One of the most evident characteristics of the African urbanization phenomenon is poverty. Globally, and with great nuances, depending on the country, about 62% of city dwellers live in informal settlements. This means that most of Africa’s population growth occurs in poor neighbourhoods and where the majority of the population depends on the shadow economy. In this sense, the African urbanization process has nothing to do with the Western one. While other continents such as Europe have seen the growth of urban areas due to the rural exodus of an industrial proletariat called to provide labour in factories installed in urban centres, Africa is experiencing a process of urbanization without job opportunities that have no similarity even to the other continents in the southern hemisphere. Unsurprisingly, a stereotypical image of African cities is being built as degrading, indecent and hopeless spaces. But exclusion and marginalization also have their genesis.
In Africa, modern urban projects were designed as part of the extractive goals of colonial administrations. Colonial cities projected urbanisms that only served their purposes. It can be seen how cities that fell under the Gallic yoke such as Abidjan (Ivory Coast) imposed urban planning that reflected their model of direct control, and where it was intended to be able to control as many meters as possible from each road intersection. Meanwhile, cities developed on the British model such as Nairobi (Kenya) are the reflection of an indirect rule very much
along the lines of apartheid.

The municipal urban plan of Nairobi dates back to 1948.
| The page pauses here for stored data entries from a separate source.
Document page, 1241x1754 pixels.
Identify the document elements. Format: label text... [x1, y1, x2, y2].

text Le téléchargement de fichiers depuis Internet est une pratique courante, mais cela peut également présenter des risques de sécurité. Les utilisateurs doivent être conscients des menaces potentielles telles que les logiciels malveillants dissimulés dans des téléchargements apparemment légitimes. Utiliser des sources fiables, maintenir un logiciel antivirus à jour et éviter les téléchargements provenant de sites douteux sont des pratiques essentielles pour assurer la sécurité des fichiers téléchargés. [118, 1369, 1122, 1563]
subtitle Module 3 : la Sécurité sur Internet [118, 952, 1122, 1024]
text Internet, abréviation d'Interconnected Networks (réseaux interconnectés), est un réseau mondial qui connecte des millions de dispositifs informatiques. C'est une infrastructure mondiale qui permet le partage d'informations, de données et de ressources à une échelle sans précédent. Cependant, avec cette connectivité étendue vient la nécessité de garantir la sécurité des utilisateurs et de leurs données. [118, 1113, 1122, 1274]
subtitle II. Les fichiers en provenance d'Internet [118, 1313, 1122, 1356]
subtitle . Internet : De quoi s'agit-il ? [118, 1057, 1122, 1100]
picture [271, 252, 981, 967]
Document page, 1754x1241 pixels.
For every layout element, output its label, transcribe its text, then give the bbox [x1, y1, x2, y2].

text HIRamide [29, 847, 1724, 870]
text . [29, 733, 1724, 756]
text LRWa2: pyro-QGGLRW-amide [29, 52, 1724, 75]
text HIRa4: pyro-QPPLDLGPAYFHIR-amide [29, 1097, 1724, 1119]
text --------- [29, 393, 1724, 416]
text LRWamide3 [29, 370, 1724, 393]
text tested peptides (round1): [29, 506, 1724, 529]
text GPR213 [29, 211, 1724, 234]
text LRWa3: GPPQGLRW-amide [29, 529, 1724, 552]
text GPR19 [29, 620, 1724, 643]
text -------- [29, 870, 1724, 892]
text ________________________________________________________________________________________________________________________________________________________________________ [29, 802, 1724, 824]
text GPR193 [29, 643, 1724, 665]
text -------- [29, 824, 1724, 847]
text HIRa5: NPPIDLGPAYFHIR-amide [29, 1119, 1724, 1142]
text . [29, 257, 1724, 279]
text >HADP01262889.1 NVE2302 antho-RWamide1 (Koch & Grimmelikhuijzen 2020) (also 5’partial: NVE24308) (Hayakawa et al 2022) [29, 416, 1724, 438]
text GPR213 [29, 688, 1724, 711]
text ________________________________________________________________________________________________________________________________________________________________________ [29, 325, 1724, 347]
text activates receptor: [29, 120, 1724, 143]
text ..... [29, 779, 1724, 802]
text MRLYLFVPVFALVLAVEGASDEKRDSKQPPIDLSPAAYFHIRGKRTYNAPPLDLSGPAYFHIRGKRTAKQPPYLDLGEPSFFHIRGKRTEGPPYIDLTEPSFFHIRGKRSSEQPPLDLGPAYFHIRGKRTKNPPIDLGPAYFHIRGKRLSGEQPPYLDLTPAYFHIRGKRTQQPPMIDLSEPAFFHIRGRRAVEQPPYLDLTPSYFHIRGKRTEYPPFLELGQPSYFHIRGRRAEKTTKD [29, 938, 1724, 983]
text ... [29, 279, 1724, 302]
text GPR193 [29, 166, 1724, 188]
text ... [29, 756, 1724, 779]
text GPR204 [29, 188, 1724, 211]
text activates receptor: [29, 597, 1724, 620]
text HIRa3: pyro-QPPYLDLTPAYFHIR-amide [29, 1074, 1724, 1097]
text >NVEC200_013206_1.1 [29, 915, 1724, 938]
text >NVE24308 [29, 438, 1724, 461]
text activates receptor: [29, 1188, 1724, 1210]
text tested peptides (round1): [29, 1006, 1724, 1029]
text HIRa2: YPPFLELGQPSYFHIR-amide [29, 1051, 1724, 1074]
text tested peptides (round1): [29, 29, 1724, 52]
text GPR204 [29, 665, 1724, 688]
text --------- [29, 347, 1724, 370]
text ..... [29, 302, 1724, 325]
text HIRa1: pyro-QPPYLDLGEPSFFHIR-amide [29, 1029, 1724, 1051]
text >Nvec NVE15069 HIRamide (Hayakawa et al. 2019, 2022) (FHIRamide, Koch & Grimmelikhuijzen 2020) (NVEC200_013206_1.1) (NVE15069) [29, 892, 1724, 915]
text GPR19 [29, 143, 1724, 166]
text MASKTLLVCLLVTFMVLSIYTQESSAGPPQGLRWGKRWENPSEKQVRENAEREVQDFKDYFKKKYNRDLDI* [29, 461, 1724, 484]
The capital of Kenya, to name a specific case, was a ‘tricolour city’ where white British officials lived in the highest places, avoiding malaria. Blacks, at the other extreme, were barred from entering administrative and commercial areas. There were building permits that Blacks couldn’t afford, as well as imported building materials that they couldn’t access. Meanwhile, the Indian community, who arrived as a kind of second-class citizen in the service of the colonial administration, stood between the two and was given permission to build near the white residential areas. An exclusive urban plan was thus imposed, safeguarding the minority of settlers from the municipal regulations that made the presence of the local population illegal.
A direct consequence of this is that today, and in conditions of overcrowding and administrative neglect, 5% of the Nairobi area is inhabited by 60% of its residents, while a minority owns most of the city with garden houses and barbed wire trying to protect the privilege of having inherited power and right. This is what is known as the colonial slab of African urbanism.

Kibera is the largest slum in Nairobi and the largest urban slum in Africa.

Post-colonization continues to affect the children, grandchildren and great-grandchildren of those first rural migrants who arrived in the new Nairobi, the city that was built on the land of the Maasai practically from scratch to build the railway that connected Uganda with the port of Mombasa (Kenya). A panoramic look at the famous slums of Kibera, Mathare or Kawangware, shows an agglomeration around the swampy areas where improvised toilets emerge during the rainy season, simple plastic bags with faeces flung from windows forming waste sediments in the absence of toilets and water pipes. After all, why would a government invest in informal settlements that keep speculating and selling poor land to wealthy landlords who ceaselessly build condos and shopping malls? The municipal urban plan of Nairobi dates back to 1948. It is enough to consult the local press of any city to see how the scourge of forced evictions in poor neighbourhoods manifests itself daily in all cities of the continent.
The cities of the continent are today an amalgam of centrifugal forces in decolonization where municipal laws do not yet reflect their real actors or their needs. Urbanization and decolonization are an inseparable couple in contemporary Africa, and each city will decide, with a greater or lesser degree of violence and conflict, how to lay the foundations for the future, already undeniably urban for all. (Illustration: 123rf.com.)